*WHAT THE EXERCISE ASKS*
Word for word, set down the lines from the one that contains "96536 -> 7197232" through the final line of the data; no pictures belong in the copy.
□ □ □ □ □
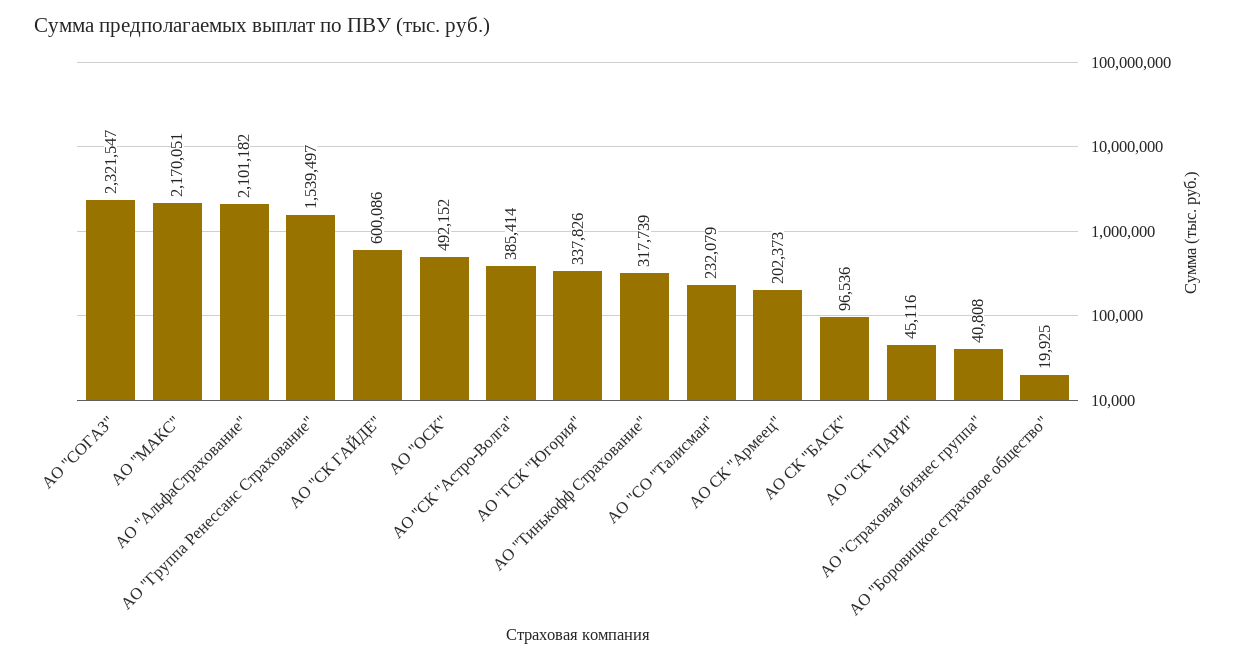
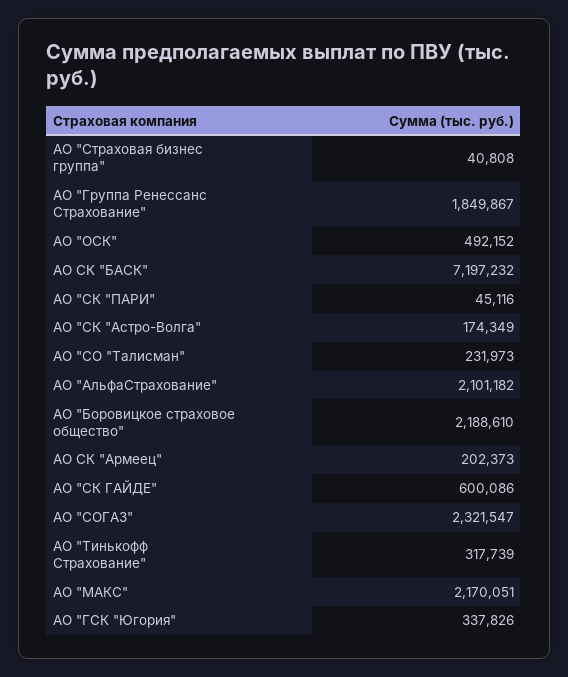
АО "Группа Ренессанс Страхование": 1539497 -> 1849867
АО "СК "Астро-Волга": 385414 -> 174349
АО "СО "Талисман": 232079 -> 231973
АО СК "БАСК": 96536 -> 7197232
АО "Боровицкое страховое общество": 19925 -> 2188610

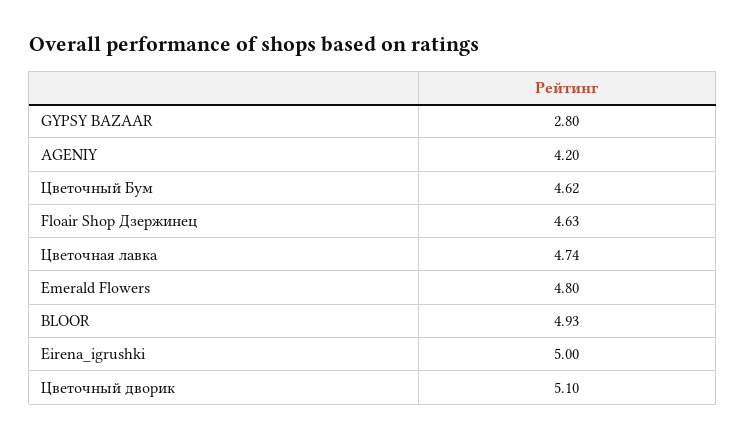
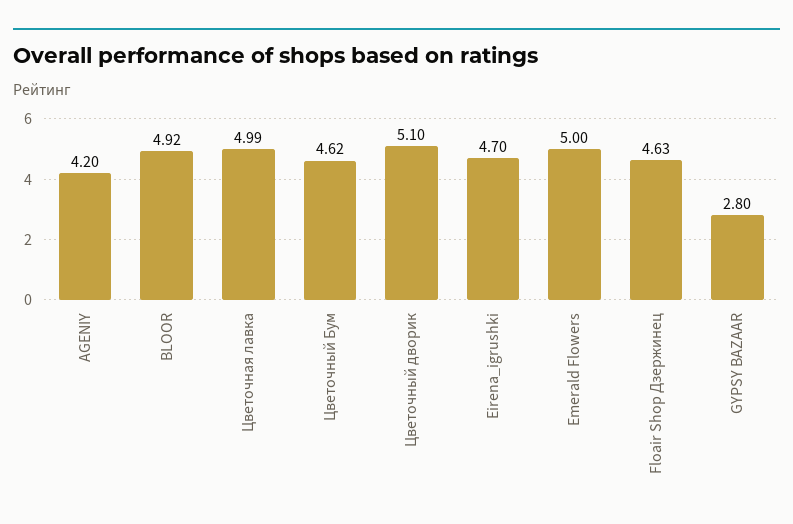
Цветочная лавка: 4.74 -> 4.99
Emerald Flowers: 4.8 -> 5
BLOOR: 4.93 -> 4.92
Eirena_igrushki: 5 -> 4.7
□ □ □ □ □
*SOLUTION FOR THIS TASK*
АО СК "БАСК": 96536 -> 7197232
АО "Боровицкое страховое общество": 19925 -> 2188610

Цветочная лавка: 4.74 -> 4.99
Emerald Flowers: 4.8 -> 5
BLOOR: 4.93 -> 4.92
Eirena_igrushki: 5 -> 4.7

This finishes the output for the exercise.